La verità si fa Strada?
In un’intervista al Corriere della Sera (27 gennaio 2019, p. 23) al fondatore di Emergency, Gino Strada, viene chiesto “Libia, Palestina…Perché state alla larga?”; costui risponde: “coi palestinesi ci ho provato, un ospedale a Ramallah. Andai dal ministro. Mi disse: ‘Ma voi avete cinque milioni da spendere? Sa, un posto vale 100mila dollari’. Arrivederci… Ho sempre pensato che una parte d’aiuti alla Palestina finisca altrove”.
Ora, i palestinesi, se non erro, non possono lavorare né in Libano né in Giordania. Se lavorano con aziende israeliane nella West Bank, lo fanno in modo precario per via del boicottaggio. Per lavorare in Israele debbono passare per i controlli di sicurezza, che sono necessari ma comunque diventano lunghi e mortificanti.

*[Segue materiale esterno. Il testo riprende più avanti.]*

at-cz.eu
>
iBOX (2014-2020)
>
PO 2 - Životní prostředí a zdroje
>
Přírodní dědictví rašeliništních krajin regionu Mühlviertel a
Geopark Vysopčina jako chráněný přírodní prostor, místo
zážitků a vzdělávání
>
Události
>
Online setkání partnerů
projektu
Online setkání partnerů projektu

In Cisgordania non risulta che siano state tenute nuove elezioni né che vi siano grandi libertà. Insistono in quella terra, ancora, dei campi profughi, un vero paradosso, dato che fare il profugo a casa propria è una situazione che, quanto meno dall’Italia, non è di facile comprensione.

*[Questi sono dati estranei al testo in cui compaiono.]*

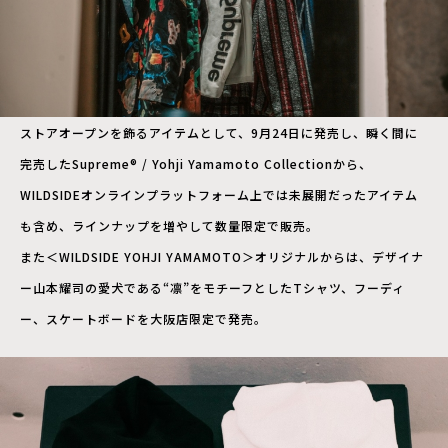
ストアオープンを飾るアイテムとして、9月24日に発売し、瞬く間に
完売したSupreme® / Yohji Yamamoto Collectionから、
WILDSIDEオンラインプラットフォーム上では未展開だったアイテム
も含め、ラインナップを増やして数量限定で販売。
また＜WILDSIDE YOHJI YAMAMOTO＞オリジナルからは、デザイナ
ー山本耀司の愛犬である“凛”をモチーフとしたTシャツ、フーディ
ー、スケートボードを大阪店限定で発売。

Israele ha i suoi interessi, frutto di libere elezioni, e anche la Diaspora ha i suoi interessi: soltanto gli ipocriti possono negare che ciascun essere umano abbia degli interessi, quasi che la vita si svolgesse in un paradiso virtuale. Gli interessi della Diaspora si riassumono in uno solo: la pace. Se i palestinesi non si esprimeranno in totale libertà e se i fondi loro destinati non seguissero la via ortodossa, ma fossero dirottati chissà dove e chissà come, la pace da difficile diventerebbe impossibile, perché chi vive un’esistenza così dura non sarà portato a trattare, avendo ben altri problemi da affrontare. C’è da riassumere la road map e c’è da resuscitare gli Accordi di Oslo. L’argomento che si riporta è molto antipatico ma, se si dovesse soltanto disquisire di eventi simpatici, tanto varrebbe non scrivere più. Come nelle dittature.